The rise in store closings is a reflection of retail sector specific weakness, especially related to the slowdown in home sales, according to Svec.
"And it does reflect a true rotation and slowdown in sales growth that we're seeing amongst a lot of retailers," he said.
'Paying the Piper'
From an operational side, retailers are feeling the impact of slowing sales growth, higher costs, and fewer accommodating debt markets, according to Svec.
"All of those things are combining to reduce retailer profitability, to lead to this uptick in closures," he said. "But most of the closures we're seeing still can be classified really into a couple buckets. First and foremost, sector-specific weakness due to outside macro factors, and that's really your housing market, your furniture market, your appliance market. All of those sectors are are really still struggling, but that's really nothing to do with the overall macro environment."
Second, companies that were already standing in weak financial positions were thrown a temporary lifeline by the pandemic, according to Svec.
"Once sales normalized, once operations normalize, their poor merchandising, poor location strategies, what have you came back to roost," he said. "And we're now paying the piper that we should have and would have probably paid in 2021 had it not been for those tailwinds that they got from the pandemic."

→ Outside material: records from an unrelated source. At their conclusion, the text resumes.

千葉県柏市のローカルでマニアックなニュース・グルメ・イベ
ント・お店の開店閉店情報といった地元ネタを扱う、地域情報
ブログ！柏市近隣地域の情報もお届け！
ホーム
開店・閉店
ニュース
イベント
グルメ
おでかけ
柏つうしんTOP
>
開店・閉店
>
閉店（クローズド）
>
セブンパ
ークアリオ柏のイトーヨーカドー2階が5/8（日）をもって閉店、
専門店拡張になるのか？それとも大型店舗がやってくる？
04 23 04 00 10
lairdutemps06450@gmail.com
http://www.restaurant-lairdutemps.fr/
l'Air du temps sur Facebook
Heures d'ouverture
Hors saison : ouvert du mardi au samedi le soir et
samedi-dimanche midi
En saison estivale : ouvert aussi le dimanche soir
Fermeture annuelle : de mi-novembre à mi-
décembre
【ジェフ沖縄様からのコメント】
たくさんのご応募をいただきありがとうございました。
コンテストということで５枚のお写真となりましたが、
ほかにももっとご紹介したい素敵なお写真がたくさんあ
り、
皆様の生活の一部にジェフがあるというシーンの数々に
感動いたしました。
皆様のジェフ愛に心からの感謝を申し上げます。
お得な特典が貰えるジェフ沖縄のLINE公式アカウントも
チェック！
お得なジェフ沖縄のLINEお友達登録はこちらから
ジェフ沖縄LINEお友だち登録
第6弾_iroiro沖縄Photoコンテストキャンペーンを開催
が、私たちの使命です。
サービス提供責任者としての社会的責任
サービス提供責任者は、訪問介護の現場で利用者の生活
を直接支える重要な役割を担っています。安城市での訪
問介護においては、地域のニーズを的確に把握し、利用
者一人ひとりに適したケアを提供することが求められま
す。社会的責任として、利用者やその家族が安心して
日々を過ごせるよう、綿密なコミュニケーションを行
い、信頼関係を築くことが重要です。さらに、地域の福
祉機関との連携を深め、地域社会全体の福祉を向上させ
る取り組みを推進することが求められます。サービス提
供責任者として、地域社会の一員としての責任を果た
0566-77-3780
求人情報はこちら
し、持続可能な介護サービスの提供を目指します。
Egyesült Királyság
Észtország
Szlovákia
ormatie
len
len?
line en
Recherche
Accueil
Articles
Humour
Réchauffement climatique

Some retailers are relocating out of malls, resulting in store closings, he said.
There are plenty of bright spots in terms of store openings, with retailers such as Dollar General, Burlington Stores, and TJX Cos. debuting hundreds of new locations. And in an unusual turn of events, the new owner of teen apparel chain Rue21 that filed for Chapter 11 and closed more than 500 store, is reopening dozens of those shuttered locations.
In its recent report, Coresight cited 30 additional announced store openings were led by: Havertys, seven; Publix, five; Sleep Number’s, four; and Daiso, Murphy USA and Rag & Bone, three each. In addition, luxury retailer Gucci opened up shop at the American Dream megamall in East Rutherford, New Jersey.
"We have too much retail space in certain locations," Svec said. "We have too much space in certain formats. But overall, I think we are still in a very tight space-balance position across most of the sector. And that's not changed by these more recent store closure announcements."